Are there any messages in the journal?
Dear Bug Submitter, This bug has been in NEEDSINFO status with no change for at least 15 days. Please provide the requested information as soon as possible and set the bug status as REPORTED. Due to regular bug tracker maintenance, if the bug is still in NEEDSINFO status with no change in 30 days the bug will be closed as RESOLVED > WORKSFORME due to lack of needed information. For more information about our bug triaging procedures please read the wiki located here: https://community.kde.org/Guidelines_and_HOWTOs/Bug_triaging If you have already provided the requested information, please mark the bug as REPORTED so that the KDE team knows that the bug is ready to be confirmed. Thank you for helping us make KDE software even better for everyone!
I've switched away from KDE to i3 in the meantime, so i cannot tell. I'll just link you the issue where i was originally coming from: https://github.com/NixOS/nixpkgs/issues/63489 Maybe the problem is related to btrfs (and it's autdefrag option)? But even if it's unknown why baloo rescans the same files over and over again, it still should not memory leak. So there are 2 bugs in one. The memory leaking should be fixable without knowing why it loops.
New information was added with comment 4; changing status for inspection.
Bug reporter has *not* provided the information asked for, and obviously has no interest to help.
I observe the same / similar issue with btrfs for /home.

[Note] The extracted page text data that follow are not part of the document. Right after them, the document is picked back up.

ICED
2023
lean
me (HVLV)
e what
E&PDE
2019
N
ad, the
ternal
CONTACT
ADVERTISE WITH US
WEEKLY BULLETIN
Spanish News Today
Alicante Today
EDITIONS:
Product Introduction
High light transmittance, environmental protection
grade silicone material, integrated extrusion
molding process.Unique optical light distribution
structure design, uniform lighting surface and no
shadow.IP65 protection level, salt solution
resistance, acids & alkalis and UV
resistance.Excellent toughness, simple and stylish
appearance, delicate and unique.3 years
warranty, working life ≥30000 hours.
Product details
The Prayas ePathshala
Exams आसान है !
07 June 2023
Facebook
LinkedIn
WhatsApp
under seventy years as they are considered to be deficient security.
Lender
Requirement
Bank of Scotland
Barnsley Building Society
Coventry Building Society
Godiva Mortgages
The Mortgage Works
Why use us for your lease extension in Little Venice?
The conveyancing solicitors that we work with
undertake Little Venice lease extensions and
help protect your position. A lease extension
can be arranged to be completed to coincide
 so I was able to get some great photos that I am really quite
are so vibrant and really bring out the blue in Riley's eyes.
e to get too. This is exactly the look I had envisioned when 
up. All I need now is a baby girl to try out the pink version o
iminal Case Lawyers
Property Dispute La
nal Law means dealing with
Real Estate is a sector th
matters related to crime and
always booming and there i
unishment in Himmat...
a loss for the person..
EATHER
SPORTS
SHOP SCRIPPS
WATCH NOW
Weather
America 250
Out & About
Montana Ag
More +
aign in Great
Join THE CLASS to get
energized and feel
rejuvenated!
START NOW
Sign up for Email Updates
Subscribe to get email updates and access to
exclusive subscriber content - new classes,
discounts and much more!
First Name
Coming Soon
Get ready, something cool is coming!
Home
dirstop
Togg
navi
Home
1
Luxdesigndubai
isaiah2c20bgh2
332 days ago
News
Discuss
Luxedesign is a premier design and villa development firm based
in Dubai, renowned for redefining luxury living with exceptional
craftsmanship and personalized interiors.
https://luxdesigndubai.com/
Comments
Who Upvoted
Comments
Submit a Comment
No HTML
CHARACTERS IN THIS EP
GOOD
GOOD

I've about 20k files, mostly PDFs, to be indexed and when all files are indexed baloo starts over again in an endless loop. In /var/log/messages, I see lots of baloo_file_extractor / kf.baloo messages "id seems to have changed. Perhaps baloo was not running, and this file was deleted + re-created" messages as reported in https://github.com/NixOS/nixpkgs/issues/63489#issuecomment-563007599 @Stefan: Is /var/log/messages the "journal" you are referring to? I am using the default KDE of openSUSE Leap 15.3. According to Kontact > Help > About Kontact > Libraries, it uses "KDE Frameworks 5.76.0" and "Qt 5.12.7 (built against 5.12.7)". I did not have this problem using XFS for /home on the same OS, so I concur with comment 4 that this may be specific to using btrfs. I am not too worried about the CPU usage but the index growing by a few GB in every round is a problem for me. If the issue cannot easily be fixed I'd therefore welcome a partial solution at least avoiding large index updates. This could for example be implemented by recording the sha256 fingerprint of every indexed file and only indexing the contents of files with a new sha256 fingerprint and linking files with the same content in the baloo database.

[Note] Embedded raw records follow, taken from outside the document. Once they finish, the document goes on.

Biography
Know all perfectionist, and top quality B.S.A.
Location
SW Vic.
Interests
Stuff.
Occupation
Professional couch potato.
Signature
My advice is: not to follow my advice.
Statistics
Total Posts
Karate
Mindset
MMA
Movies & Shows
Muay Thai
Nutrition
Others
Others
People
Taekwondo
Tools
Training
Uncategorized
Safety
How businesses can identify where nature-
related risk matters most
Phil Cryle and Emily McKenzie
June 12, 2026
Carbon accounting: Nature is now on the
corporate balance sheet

Re the idea of recording the sha256 of each file, this may be problematic for large files with only a small content area such as meta data and subtitles of a video. Still, reading excessive amounts of data can be preferable over writing excessive amounts of index data. A solution may be to require the content indexer modules to support returning a content fingerprint, with the default implementation running the normal content extraction and calculating a fingerprint over the extracted content. File-format-specific implementations can skip some processing steps such as decompression of a data stream and character set conversion.

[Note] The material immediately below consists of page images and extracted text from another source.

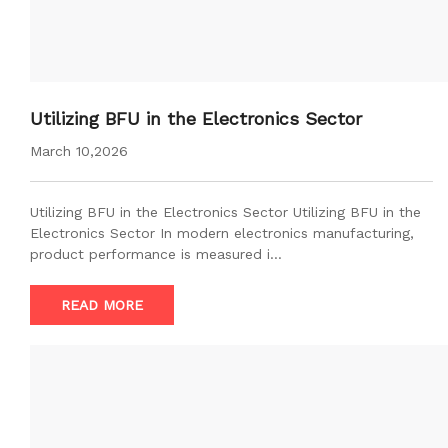
Utilizing BFU in the Electronics Sector
March 10,2026
Utilizing BFU in the Electronics Sector Utilizing BFU in the
Electronics Sector In modern electronics manufacturing,
product performance is measured i…
READ MORE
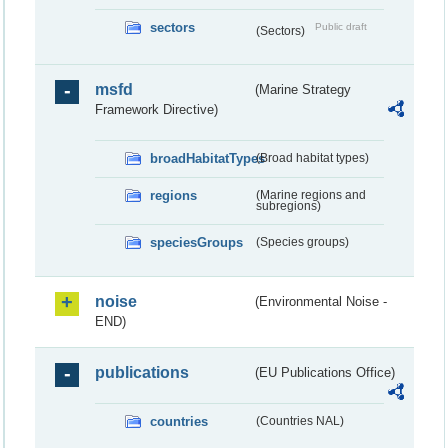
sectors
Public draft
(Sectors)
msfd
(Marine Strategy
Framework Directive)
broadHabitatTypes
(Broad habitat types)
regions
(Marine regions and
subregions)
speciesGroups
(Species groups)
noise
(Environmental Noise -
END)
publications
(EU Publications Office)
countries
(Countries NAL)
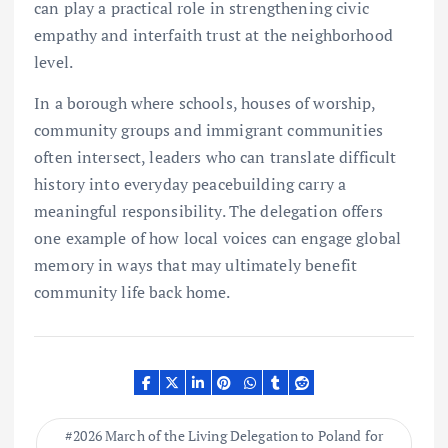
can play a practical role in strengthening civic
empathy and interfaith trust at the neighborhood
level.
In a borough where schools, houses of worship,
community groups and immigrant communities
often intersect, leaders who can translate difficult
history into everyday peacebuilding carry a
meaningful responsibility. The delegation offers
one example of how local voices can engage global
memory in ways that may ultimately benefit
community life back home.
2026 March of the Living Delegation to Poland for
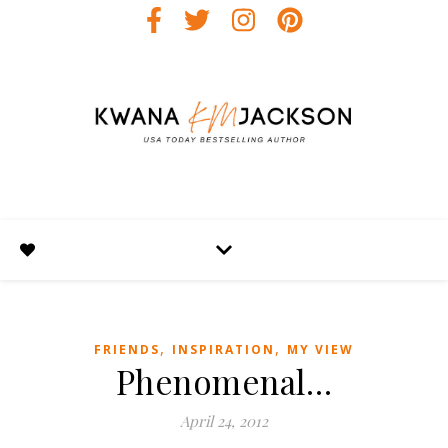
,
,
FRIENDS
INSPIRATION
MY VIEW
Phenomenal…
April 24, 2012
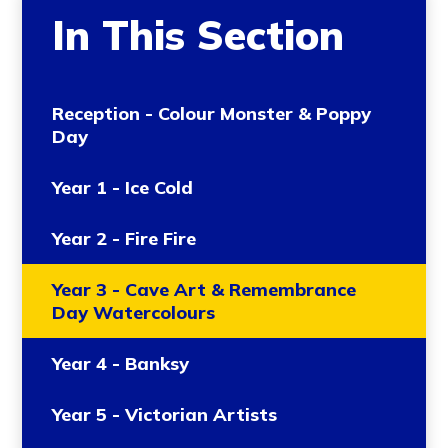
In This Section
Reception - Colour Monster & Poppy
Day
Year 1 - Ice Cold
Year 2 - Fire Fire
Year 3 - Cave Art & Remembrance
Day Watercolours
Year 4 - Banksy
Year 5 - Victorian Artists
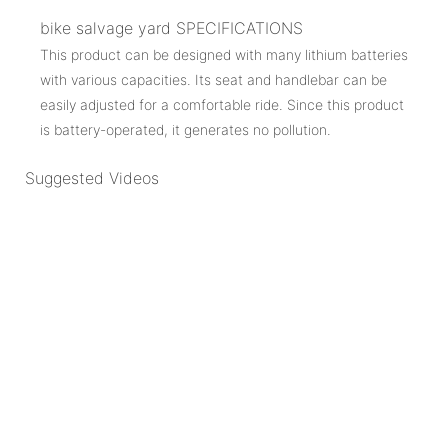
bike salvage yard SPECIFICATIONS
This product can be designed with many lithium batteries
with various capacities. Its seat and handlebar can be
easily adjusted for a comfortable ride. Since this product
is battery-operated, it generates no pollution.
Suggested Videos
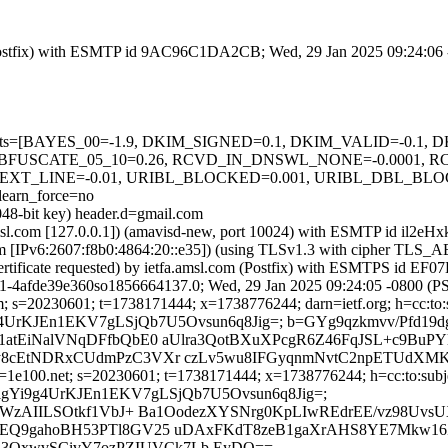
om (Postfix) with ESMTP id 9AC96C1DA2CB; Wed, 29 Jan 2025 09:24:06
ed=5 tests=[BAYES_00=-1.9, DKIM_SIGNED=0.1, DKIM_VALID=-0.
BFUSCATE_05_10=0.26, RCVD_IN_DNSWL_NONE=-0.0001, 
TEXT_LINE=-0.01, URIBL_BLOCKED=0.001, URIBL_DBL_BL
arn_force=no
048-bit key) header.d=gmail.com
a.amsl.com [127.0.0.1]) (amavisd-new, port 10024) with ESMTP id il2
com [IPv6:2607:f8b0:4864:20::e35]) (using TLSv1.3 with cipher T
certificate requested) by ietfa.amsl.com (Postfix) with ESMTPS id 
31-4afde39e360so1856664137.0; Wed, 29 Jan 2025 09:24:05 -0800 (P
; s=20230601; t=1738171444; x=1738776244; darn=ietf.org; h=cc:to:sub
GkfigYi9g4UrKJEn1EKV7gLSjQb7U5Ovsun6q8Jig=; b=GYg9qzkmvv/Pf
atEiNalVNqDFfbQbE0 aUlra3QotBXuXPcgR6Z46FqJSL+c9BuP
8cEtNDRxCUdmPzC3VXr czLv5wu8IFGyqnmNvtC2npETUdXMKl
1e100.net; s=20230601; t=1738171444; x=1738776244; h=cc:to:subject
h=05GkfigYi9g4UrKJEn1EKV7gLSjQb7U5Ovsun6q8Jig=;
NWzAIILSOtkf1VbJ+ Ba1OodezXYSNrg0KpLIwREdrEE/vz98UvsU
AEQ9gahoBH53PTl8GV25 uDAxFKdT8zeB1gaXrAHS8YE7Mkw1
QxwvSCivY7ozPZIUVCk7Lb EyDQ==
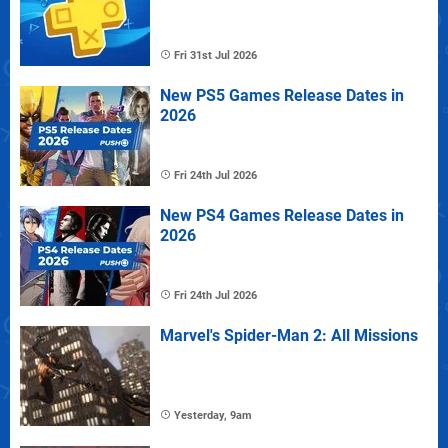
Fri 31st Jul 2026
New PS5 Games Release Dates in
2026
Fri 24th Jul 2026
New PS4 Games Release Dates in
2026
Fri 24th Jul 2026
Marvel's Spider-Man 2: All Missions
Yesterday, 9am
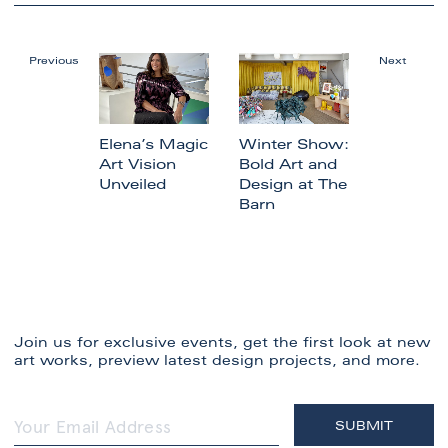
Previous
Next
Elena’s Magic
Winter Show:
Art Vision
Bold Art and
Unveiled
Design at The
Barn
Join us for exclusive events, get the first look at new
art works, preview latest design projects, and more.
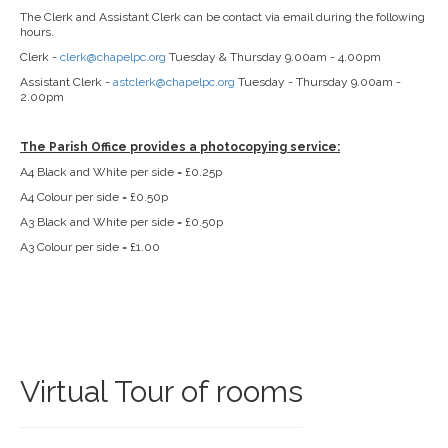
The Clerk and Assistant Clerk can be contact via email during the following
hours.
Clerk -
clerk@chapelpc.org
Tuesday & Thursday 9.00am - 4.00pm
Assistant Clerk -
astclerk@chapelpc.org
Tuesday - Thursday 9.00am -
2.00pm
The Parish Office provides a photocopying service:
A4 Black and White per side = £0.25p
A4 Colour per side = £0.50p
A3 Black and White per side = £0.50p
A3 Colour per side = £1.00
Virtual Tour of rooms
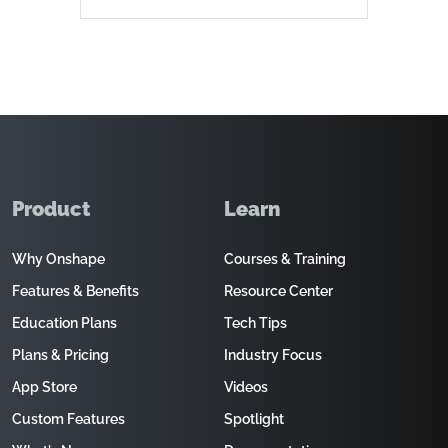
Product
Learn
Why Onshape
Courses & Training
Features & Benefits
Resource Center
Education Plans
Tech Tips
Plans & Pricing
Industry Focus
App Store
Videos
Custom Features
Spotlight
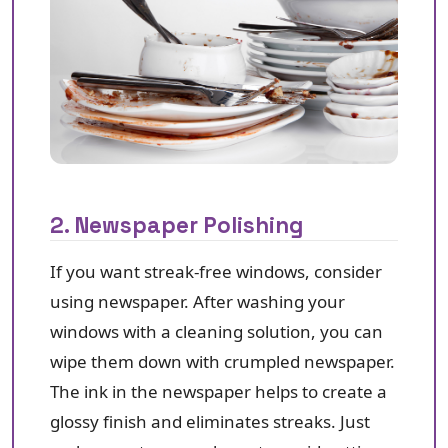
2. Newspaper Polishing
If you want streak-free windows, consider
using newspaper. After washing your
windows with a cleaning solution, you can
wipe them down with crumpled newspaper.
The ink in the newspaper helps to create a
glossy finish and eliminates streaks. Just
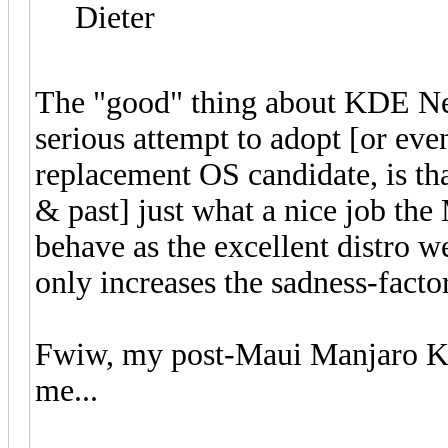
Dieter
The "good" thing about KDE Neo
serious attempt to adopt [or even j
replacement OS candidate, is tha
& past] just what a nice job th
behave as the excellent distro w
only increases the sadness-fact
Fwiw, my post-Maui Manjaro
me...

(In reply to Joachim Wagner from comment #7) > I observe the same / similar issue with btrfs for /home ... > ... openSUSE Leap 15.3 ... Yes, there's an issue with openSUSE, BTRFS and multiple subvols, as per: https://bugs.kde.org/show_bug.cgi?id=402154#c12 I'm not sure this would explain the original issue though, of same files being indexed in a loop. Might be worthwhile checking whether the baloo_file_extractor process is crashing.
Yes, thanks. My logs confirm the re-indexing co-occurs with the use of a new virtual device number for the btrfs filesystem.